WELLS: Yeah, I think Chris Bowen has said numerous times since late November that there were five or six vaccines on offer. And he said from that moment when the PM was negotiating that we should have a greater diversity of vaccines so that we aren’t are entirely reliant, like we have now become, on AstraZeneca. And reliant on other countries’ generosity letting us ship in Pfizer. But to pick up your point Fauziah, that’s exactly right, we should have the ability to manufacture MRNa vaccines here on our shores. Here on the northside of Brisbane, people really want to see Aussie manufacturing come back because it supports local jobs. Why didn’t we prioritise local manufacturing, the production of an MRNa vaccine, back in 2020? Because we’re now, you know, in July 2021. You would think that we would be able to have these things rolled out by now. I think what our work as local MPs should be is supporting local business, encouraging local manufacturing and making decisions to manufacture stuff onshore, locally where we absolutely possibly can. This is a missed opportunity.
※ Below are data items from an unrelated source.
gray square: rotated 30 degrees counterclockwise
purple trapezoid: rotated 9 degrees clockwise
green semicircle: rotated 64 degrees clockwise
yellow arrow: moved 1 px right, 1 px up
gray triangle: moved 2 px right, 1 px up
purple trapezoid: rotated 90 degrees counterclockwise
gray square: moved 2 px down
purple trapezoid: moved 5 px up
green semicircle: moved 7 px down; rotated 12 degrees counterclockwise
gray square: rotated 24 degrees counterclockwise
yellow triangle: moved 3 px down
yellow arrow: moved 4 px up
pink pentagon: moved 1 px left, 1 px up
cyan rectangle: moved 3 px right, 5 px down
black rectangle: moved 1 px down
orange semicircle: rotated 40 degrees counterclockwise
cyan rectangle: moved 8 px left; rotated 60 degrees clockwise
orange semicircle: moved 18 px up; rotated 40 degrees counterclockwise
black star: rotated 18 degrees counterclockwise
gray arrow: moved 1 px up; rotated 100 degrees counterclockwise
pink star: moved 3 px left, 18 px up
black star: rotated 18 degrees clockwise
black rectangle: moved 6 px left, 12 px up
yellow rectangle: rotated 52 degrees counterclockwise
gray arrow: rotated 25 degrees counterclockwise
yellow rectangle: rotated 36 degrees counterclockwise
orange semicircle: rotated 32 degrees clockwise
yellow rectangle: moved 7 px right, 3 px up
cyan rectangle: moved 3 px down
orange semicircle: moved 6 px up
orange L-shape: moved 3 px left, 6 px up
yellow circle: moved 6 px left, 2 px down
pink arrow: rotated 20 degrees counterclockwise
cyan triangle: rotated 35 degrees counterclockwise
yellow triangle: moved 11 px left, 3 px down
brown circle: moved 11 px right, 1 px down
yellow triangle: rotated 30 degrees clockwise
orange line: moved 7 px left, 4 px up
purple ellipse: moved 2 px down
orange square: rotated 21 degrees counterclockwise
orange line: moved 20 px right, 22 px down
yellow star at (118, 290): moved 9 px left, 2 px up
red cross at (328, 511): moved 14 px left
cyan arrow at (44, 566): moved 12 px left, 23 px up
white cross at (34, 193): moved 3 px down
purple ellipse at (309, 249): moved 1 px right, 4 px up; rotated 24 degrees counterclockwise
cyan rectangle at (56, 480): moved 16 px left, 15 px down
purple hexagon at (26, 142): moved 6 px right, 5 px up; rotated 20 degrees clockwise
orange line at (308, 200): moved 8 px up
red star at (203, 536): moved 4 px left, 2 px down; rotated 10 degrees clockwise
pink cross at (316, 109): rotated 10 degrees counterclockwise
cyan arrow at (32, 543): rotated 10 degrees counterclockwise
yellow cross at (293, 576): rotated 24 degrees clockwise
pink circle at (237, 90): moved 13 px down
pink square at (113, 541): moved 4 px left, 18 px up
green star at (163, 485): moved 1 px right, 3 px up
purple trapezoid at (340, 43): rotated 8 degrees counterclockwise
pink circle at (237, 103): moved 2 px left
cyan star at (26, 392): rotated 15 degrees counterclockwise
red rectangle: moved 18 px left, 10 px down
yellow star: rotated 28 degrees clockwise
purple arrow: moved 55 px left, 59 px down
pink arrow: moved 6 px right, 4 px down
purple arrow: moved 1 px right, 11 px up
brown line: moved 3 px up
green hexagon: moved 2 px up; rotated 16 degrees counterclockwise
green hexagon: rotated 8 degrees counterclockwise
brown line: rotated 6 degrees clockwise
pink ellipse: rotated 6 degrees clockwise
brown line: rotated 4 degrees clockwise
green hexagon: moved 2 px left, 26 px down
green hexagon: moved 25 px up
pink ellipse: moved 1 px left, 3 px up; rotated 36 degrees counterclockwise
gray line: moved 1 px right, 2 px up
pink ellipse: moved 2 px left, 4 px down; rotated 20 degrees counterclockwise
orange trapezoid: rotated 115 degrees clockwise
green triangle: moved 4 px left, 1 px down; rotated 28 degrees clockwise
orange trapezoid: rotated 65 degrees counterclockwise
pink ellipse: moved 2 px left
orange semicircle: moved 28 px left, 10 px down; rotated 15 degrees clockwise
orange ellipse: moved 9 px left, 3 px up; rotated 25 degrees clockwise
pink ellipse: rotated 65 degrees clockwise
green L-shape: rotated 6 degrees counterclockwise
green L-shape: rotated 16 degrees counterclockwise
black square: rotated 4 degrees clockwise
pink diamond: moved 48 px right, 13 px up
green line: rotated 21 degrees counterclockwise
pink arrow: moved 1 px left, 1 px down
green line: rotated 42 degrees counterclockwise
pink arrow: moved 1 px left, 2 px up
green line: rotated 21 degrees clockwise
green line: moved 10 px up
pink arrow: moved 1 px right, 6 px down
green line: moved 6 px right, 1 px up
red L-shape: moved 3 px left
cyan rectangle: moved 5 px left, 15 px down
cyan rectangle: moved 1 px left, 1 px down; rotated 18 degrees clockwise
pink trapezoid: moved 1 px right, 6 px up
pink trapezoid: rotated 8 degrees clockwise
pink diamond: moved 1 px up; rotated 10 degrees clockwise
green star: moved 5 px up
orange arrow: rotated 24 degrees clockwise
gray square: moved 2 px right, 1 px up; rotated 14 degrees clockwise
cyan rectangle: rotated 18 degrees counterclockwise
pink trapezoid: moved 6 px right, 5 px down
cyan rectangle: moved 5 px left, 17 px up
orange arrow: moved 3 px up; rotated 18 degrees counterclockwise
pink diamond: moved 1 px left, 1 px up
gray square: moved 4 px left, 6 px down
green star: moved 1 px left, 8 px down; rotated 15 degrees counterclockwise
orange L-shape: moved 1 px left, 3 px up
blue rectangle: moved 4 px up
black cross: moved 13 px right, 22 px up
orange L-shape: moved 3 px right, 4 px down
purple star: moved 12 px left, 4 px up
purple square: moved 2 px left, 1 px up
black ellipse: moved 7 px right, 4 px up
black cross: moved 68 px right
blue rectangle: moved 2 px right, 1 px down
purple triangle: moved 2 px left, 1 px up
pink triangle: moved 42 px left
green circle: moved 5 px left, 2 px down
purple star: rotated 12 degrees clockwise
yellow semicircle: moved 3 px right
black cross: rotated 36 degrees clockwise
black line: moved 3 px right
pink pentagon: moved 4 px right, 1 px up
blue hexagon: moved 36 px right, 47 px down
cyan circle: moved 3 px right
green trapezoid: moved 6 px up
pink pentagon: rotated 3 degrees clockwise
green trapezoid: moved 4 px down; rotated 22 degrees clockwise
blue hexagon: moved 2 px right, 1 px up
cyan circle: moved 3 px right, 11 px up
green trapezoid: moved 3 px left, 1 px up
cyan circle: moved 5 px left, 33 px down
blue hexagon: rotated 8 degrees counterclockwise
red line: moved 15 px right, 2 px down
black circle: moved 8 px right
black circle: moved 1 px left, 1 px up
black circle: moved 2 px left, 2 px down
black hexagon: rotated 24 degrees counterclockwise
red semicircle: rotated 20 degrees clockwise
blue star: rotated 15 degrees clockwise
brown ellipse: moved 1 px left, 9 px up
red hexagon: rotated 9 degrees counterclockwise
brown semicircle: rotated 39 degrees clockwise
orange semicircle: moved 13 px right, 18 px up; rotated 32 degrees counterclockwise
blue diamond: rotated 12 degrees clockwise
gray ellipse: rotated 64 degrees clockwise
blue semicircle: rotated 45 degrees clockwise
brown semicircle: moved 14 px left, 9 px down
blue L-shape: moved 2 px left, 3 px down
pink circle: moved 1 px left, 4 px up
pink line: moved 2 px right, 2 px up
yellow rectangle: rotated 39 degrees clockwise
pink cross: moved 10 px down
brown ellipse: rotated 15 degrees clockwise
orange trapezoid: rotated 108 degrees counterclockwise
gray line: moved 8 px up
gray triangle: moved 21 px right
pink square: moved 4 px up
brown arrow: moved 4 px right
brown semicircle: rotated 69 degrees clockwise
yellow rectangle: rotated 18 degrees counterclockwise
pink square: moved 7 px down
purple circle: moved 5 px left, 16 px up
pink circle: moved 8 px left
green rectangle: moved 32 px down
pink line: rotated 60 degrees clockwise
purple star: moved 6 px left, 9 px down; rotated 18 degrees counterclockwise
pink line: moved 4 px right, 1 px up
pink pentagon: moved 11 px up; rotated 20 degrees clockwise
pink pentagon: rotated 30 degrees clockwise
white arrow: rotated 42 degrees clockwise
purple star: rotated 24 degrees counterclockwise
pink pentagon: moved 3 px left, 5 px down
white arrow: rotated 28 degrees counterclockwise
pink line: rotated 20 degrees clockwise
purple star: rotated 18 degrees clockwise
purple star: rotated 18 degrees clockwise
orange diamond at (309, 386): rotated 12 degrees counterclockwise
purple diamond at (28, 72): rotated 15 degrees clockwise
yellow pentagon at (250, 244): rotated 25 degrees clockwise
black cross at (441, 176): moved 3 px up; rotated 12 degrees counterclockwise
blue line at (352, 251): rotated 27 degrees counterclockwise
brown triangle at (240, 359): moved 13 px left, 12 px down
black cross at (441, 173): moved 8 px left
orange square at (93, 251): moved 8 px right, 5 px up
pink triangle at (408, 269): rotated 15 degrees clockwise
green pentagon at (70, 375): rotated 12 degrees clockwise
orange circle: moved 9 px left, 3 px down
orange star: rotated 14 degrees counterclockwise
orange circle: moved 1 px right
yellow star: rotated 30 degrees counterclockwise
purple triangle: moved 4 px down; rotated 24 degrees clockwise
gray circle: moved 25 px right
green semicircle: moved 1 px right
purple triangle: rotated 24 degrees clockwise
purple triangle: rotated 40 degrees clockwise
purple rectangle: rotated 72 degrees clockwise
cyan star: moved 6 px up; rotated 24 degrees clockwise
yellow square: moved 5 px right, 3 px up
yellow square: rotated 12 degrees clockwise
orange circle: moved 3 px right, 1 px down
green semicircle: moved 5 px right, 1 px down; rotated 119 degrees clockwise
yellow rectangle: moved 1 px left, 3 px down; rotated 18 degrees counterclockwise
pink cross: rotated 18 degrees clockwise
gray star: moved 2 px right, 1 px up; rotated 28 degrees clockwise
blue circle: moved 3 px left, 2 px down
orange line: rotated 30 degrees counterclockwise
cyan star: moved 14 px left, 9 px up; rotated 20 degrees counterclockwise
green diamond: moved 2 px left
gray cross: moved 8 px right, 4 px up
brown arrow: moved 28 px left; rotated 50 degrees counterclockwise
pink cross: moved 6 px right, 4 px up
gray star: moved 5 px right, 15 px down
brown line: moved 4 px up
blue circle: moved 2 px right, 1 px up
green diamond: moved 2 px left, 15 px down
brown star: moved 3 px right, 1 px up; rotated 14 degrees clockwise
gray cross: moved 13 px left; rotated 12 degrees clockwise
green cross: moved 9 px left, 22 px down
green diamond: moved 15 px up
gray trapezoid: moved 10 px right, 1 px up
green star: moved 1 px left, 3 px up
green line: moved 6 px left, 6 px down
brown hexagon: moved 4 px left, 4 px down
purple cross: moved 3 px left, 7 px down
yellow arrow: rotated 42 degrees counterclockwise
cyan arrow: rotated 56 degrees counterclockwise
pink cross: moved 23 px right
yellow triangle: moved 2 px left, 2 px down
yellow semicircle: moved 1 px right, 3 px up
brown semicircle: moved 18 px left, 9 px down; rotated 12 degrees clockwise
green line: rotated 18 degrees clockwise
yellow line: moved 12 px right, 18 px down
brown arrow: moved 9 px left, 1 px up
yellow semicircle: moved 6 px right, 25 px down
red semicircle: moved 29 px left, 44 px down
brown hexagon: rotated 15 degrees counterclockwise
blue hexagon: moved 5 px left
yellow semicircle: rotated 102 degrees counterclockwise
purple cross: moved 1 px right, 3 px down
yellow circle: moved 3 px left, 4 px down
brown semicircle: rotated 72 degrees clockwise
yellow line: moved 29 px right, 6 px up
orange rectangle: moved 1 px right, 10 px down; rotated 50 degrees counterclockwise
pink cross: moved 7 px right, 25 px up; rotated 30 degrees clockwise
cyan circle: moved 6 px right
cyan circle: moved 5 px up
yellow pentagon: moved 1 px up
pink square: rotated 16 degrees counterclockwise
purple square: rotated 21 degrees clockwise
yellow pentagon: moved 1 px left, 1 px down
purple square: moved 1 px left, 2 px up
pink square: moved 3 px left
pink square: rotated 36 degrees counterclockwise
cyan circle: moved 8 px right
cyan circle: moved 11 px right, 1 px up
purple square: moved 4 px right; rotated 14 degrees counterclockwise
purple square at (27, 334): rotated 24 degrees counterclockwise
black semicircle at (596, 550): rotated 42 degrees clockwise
NICHOLSON: Speaking of supporting business, Tim Wilson, in Sydney the New South Wales Premier has said that unless she sees a dramatic change in the numbers of Covid cases in Sydney then the lockdown won’t end as scheduled on Friday. Will the federal government extend more federal support given that we don’t have schemes in place like Jobkeeper, that we had last year?
WILSON: Well firstly I just want to correct something that was just said. AstraZeneca as a vaccine is safe and available and if people are willing to take it they should. I would have if I had of had the circumstance, the opportunity to do so. So pandering to the idea of suggesting that there is some sort of serious risk by politicians, as Anika has just done, undermines public confidence, is very bad for the vaccine rollout…(inaudible)
WELLS: I’ll just tell you there Tim, I’m actually fully vaccinated with AstraZeneca. So I said absolutely nothing of the sort.
WILSON: (inaudible) Is that you don’t think Australians should be able to be able to utilise it. I disagree with that. I think that the evidence on this is actually extremely clear. And it’s responsible that we encourage Australians to get vaccinated. Now obviously there has been risk assessments around prioritisation but it’s very important that politicians don’t seek to inflame community concern against actual risk. Now in addition to this…
WELLS: Maybe you should have a talk to your mate Clive Palmer about not mailing out anti-vax material into marginal seat neighbourhoods.
WILSON: (inaudible) for additional assistance and support to Victorian households after a threshold had been met, including of course, it was matched by the state government to support people who were in low-income or insecure work but also an expectation of support for business. So we’re taking the same approach with New South Wales. The Commonwealth is here to assist and to help but we want the state government to stand up and support their small businesses and of course, their workers as well.
NICHOLSON: Tim Wilson and Anika Wells, well have to leave it there. We’ve run out of time. But thanks for joining us.
WELLS: Thanks Fauziah. Thanks Johanna. Thanks Tim.